### Supplied material
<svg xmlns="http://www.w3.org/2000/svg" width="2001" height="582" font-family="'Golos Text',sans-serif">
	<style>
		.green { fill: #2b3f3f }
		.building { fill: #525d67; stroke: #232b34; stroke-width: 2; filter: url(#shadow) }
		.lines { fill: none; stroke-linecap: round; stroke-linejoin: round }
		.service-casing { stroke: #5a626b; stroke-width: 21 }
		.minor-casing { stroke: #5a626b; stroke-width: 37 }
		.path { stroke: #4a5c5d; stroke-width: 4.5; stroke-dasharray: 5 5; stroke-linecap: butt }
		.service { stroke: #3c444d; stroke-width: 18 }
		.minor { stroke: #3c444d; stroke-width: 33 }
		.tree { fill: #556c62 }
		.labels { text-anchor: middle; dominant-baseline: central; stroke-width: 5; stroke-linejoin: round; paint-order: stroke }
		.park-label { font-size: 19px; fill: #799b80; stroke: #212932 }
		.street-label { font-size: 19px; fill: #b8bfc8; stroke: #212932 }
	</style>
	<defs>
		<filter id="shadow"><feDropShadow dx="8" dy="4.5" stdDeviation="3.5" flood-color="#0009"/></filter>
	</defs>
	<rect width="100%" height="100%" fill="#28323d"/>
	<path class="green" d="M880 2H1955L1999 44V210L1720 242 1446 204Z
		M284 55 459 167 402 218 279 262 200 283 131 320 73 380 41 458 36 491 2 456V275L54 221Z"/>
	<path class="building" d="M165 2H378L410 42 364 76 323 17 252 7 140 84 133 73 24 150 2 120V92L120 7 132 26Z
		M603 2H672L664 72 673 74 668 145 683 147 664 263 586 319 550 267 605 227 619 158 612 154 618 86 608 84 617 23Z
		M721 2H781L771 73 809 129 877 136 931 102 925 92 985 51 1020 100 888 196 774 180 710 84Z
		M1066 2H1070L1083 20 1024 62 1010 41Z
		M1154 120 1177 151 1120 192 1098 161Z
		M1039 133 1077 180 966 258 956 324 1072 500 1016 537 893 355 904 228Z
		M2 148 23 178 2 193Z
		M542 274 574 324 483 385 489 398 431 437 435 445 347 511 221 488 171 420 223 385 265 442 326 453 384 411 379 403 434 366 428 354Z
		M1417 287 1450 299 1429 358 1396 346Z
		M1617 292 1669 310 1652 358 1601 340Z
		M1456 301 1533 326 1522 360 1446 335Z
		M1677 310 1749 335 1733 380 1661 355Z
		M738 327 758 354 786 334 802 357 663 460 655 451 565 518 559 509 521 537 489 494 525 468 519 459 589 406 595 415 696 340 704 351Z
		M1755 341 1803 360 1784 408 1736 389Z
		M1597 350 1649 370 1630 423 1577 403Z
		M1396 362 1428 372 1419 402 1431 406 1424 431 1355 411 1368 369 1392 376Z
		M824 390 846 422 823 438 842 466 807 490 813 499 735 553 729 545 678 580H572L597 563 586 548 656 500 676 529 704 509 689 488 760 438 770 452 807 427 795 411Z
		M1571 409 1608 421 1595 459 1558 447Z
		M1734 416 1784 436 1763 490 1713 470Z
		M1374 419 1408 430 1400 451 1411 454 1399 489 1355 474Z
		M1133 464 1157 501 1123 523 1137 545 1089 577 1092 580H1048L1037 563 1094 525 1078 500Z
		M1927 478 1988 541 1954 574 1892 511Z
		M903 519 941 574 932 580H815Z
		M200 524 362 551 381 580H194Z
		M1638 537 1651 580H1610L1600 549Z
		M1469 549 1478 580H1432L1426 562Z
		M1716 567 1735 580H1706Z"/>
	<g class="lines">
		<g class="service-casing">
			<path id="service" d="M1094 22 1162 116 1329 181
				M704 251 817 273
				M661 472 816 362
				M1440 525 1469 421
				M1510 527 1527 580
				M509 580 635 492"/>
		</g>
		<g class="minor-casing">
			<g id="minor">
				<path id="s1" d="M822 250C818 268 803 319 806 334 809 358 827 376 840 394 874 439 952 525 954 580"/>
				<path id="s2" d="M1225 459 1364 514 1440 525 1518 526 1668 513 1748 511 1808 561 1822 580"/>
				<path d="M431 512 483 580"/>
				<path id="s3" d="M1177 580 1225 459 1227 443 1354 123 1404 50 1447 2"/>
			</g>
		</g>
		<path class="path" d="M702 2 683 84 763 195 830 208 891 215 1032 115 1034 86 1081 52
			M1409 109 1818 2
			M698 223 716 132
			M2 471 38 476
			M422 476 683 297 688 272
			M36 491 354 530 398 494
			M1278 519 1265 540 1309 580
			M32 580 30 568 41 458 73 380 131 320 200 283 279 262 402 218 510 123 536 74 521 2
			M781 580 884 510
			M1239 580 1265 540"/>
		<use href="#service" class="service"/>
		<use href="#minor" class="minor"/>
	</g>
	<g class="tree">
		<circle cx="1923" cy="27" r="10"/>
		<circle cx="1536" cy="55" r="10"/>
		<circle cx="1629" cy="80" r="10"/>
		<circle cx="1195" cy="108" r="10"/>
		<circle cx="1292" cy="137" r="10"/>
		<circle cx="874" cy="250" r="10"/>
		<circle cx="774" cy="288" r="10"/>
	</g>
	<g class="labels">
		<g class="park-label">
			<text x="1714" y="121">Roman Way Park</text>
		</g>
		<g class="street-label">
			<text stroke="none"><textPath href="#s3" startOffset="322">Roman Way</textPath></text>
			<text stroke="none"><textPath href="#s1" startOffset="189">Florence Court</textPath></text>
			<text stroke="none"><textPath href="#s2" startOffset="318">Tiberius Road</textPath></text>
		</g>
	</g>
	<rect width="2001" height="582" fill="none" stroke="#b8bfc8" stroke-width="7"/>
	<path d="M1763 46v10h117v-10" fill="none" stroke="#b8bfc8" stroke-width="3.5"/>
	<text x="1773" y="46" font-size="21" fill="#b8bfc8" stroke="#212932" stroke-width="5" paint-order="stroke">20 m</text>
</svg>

### Activity
Looking at the entries above, count the lines that contain "linecap" and answer with only the number.

### Result
2